(Excerpted data)

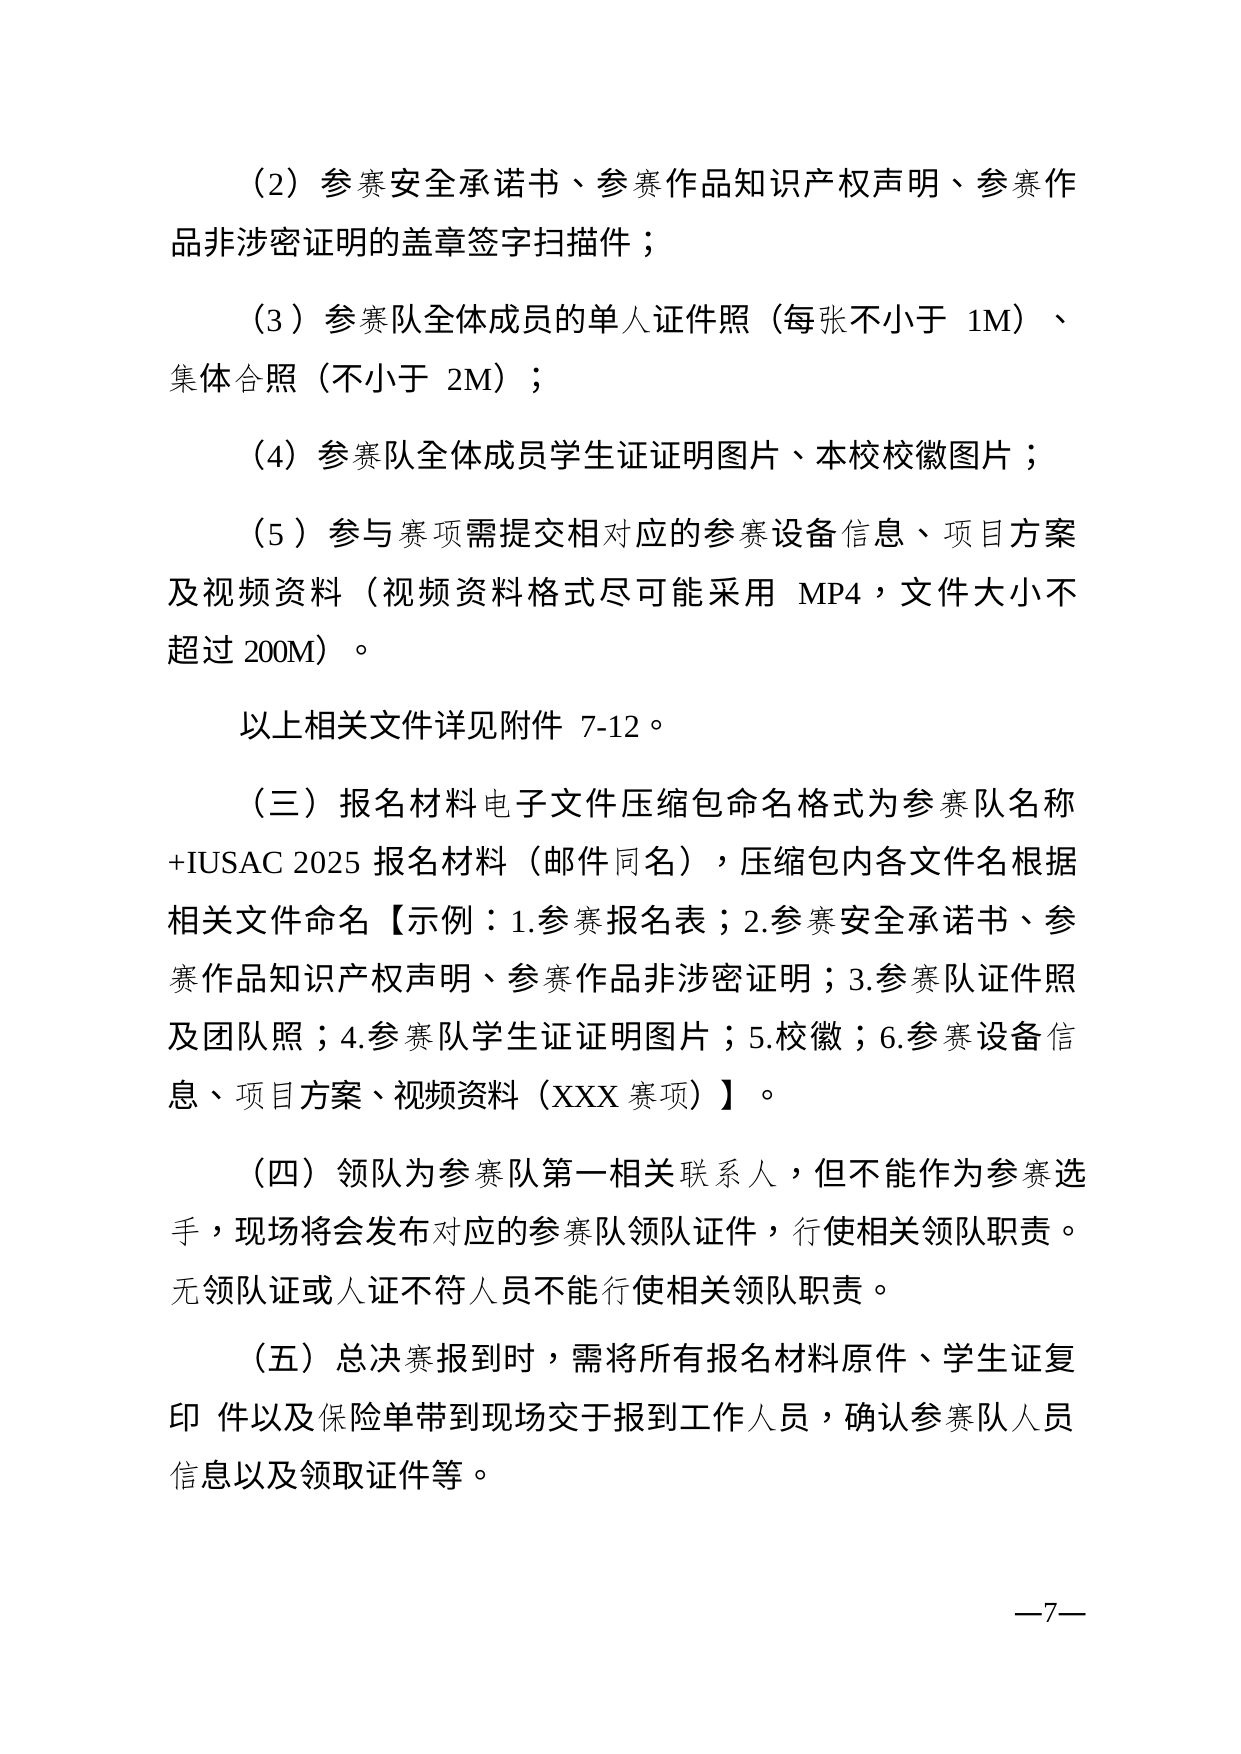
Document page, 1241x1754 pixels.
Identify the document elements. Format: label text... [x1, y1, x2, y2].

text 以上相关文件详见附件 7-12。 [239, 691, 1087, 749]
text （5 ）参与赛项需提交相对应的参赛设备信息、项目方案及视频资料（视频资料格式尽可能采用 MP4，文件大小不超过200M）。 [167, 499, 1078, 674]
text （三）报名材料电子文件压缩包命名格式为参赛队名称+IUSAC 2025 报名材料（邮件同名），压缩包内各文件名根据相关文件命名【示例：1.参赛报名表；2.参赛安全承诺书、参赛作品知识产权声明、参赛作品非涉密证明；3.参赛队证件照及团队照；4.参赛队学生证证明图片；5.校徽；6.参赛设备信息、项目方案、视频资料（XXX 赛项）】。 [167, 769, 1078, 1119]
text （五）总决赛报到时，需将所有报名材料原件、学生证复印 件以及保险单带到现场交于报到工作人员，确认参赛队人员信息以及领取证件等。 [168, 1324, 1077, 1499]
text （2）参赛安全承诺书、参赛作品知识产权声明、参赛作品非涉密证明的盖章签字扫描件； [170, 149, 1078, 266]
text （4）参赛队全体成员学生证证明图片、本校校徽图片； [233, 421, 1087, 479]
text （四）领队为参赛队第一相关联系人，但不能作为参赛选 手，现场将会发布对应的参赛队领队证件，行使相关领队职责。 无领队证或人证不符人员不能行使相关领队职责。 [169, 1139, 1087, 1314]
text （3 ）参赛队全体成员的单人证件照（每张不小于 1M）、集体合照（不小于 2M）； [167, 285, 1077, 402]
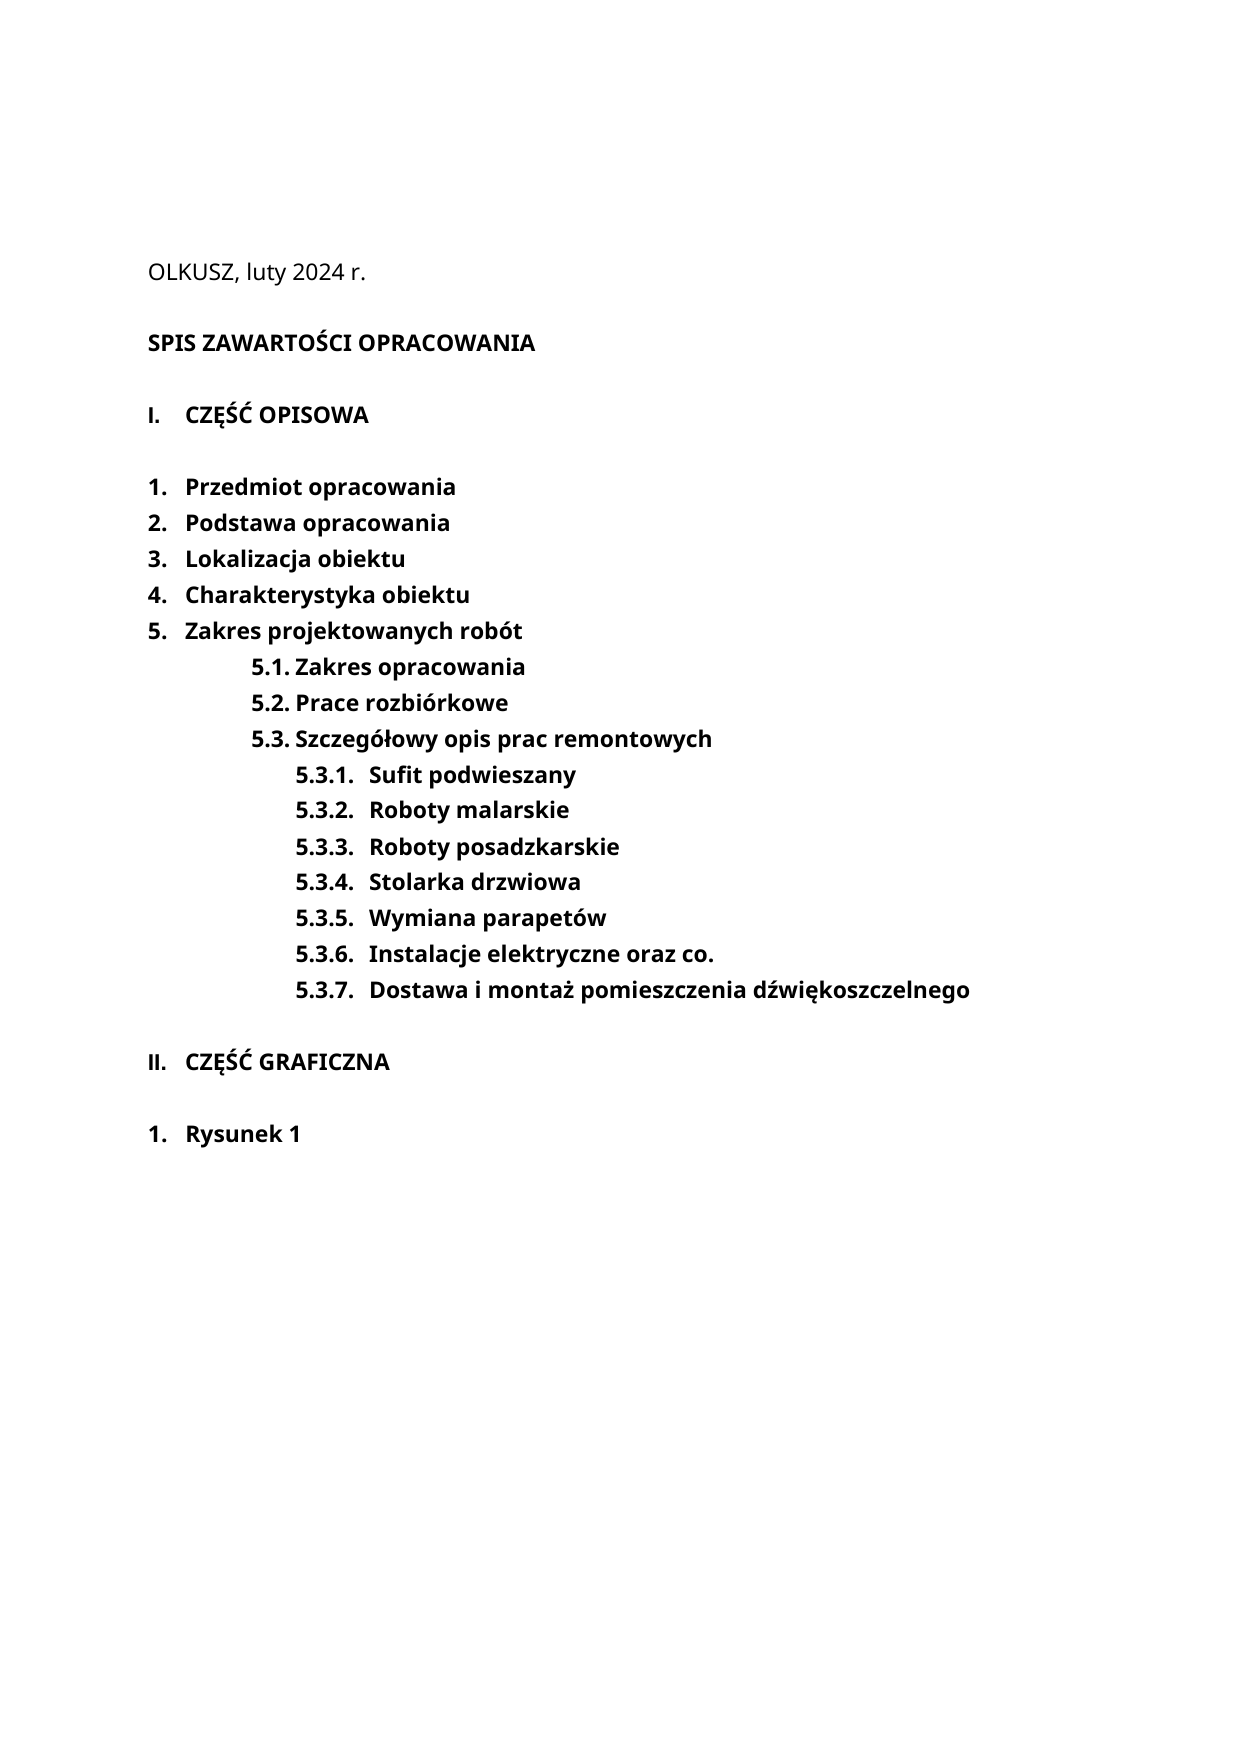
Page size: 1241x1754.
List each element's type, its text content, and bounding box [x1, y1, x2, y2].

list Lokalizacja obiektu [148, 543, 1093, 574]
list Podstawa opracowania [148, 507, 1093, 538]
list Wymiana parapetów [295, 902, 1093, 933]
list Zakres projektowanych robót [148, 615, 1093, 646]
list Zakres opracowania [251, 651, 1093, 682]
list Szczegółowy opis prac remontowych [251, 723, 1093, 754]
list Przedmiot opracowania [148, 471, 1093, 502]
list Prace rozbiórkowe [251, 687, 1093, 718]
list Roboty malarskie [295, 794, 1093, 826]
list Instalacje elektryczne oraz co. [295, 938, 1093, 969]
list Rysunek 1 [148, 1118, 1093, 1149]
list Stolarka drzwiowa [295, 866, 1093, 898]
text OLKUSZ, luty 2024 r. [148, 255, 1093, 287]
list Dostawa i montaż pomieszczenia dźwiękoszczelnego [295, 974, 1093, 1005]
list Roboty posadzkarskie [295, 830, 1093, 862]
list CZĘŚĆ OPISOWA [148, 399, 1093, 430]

(End Excerpted data)

Activity:
Render all entries verbatim, excluding any pictures they hold.

Written response:
Document page, 1241x1754 pixels.
Identify the document elements. Format: label text... [x1, y1, x2, y2].

text 以上相关文件详见附件 7-12。 [239, 691, 1087, 749]
text （5 ）参与赛项需提交相对应的参赛设备信息、项目方案及视频资料（视频资料格式尽可能采用 MP4，文件大小不超过200M）。 [167, 499, 1078, 674]
text （三）报名材料电子文件压缩包命名格式为参赛队名称+IUSAC 2025 报名材料（邮件同名），压缩包内各文件名根据相关文件命名【示例：1.参赛报名表；2.参赛安全承诺书、参赛作品知识产权声明、参赛作品非涉密证明；3.参赛队证件照及团队照；4.参赛队学生证证明图片；5.校徽；6.参赛设备信息、项目方案、视频资料（XXX 赛项）】。 [167, 769, 1078, 1119]
text （五）总决赛报到时，需将所有报名材料原件、学生证复印 件以及保险单带到现场交于报到工作人员，确认参赛队人员信息以及领取证件等。 [168, 1324, 1077, 1499]
text （2）参赛安全承诺书、参赛作品知识产权声明、参赛作品非涉密证明的盖章签字扫描件； [170, 149, 1078, 266]
text （4）参赛队全体成员学生证证明图片、本校校徽图片； [233, 421, 1087, 479]
text （四）领队为参赛队第一相关联系人，但不能作为参赛选 手，现场将会发布对应的参赛队领队证件，行使相关领队职责。 无领队证或人证不符人员不能行使相关领队职责。 [169, 1139, 1087, 1314]
text （3 ）参赛队全体成员的单人证件照（每张不小于 1M）、集体合照（不小于 2M）； [167, 285, 1077, 402]
Page size: 1241x1754.
List each element's type, its text content, and bounding box [x1, y1, x2, y2].

list Lokalizacja obiektu [148, 543, 1093, 574]
list Podstawa opracowania [148, 507, 1093, 538]
list Wymiana parapetów [295, 902, 1093, 933]
list Zakres projektowanych robót [148, 615, 1093, 646]
list Zakres opracowania [251, 651, 1093, 682]
list Szczegółowy opis prac remontowych [251, 723, 1093, 754]
list Przedmiot opracowania [148, 471, 1093, 502]
list Prace rozbiórkowe [251, 687, 1093, 718]
list Roboty malarskie [295, 794, 1093, 826]
list Instalacje elektryczne oraz co. [295, 938, 1093, 969]
list Rysunek 1 [148, 1118, 1093, 1149]
list Stolarka drzwiowa [295, 866, 1093, 898]
text OLKUSZ, luty 2024 r. [148, 255, 1093, 287]
list Dostawa i montaż pomieszczenia dźwiękoszczelnego [295, 974, 1093, 1005]
list Roboty posadzkarskie [295, 830, 1093, 862]
list CZĘŚĆ OPISOWA [148, 399, 1093, 430]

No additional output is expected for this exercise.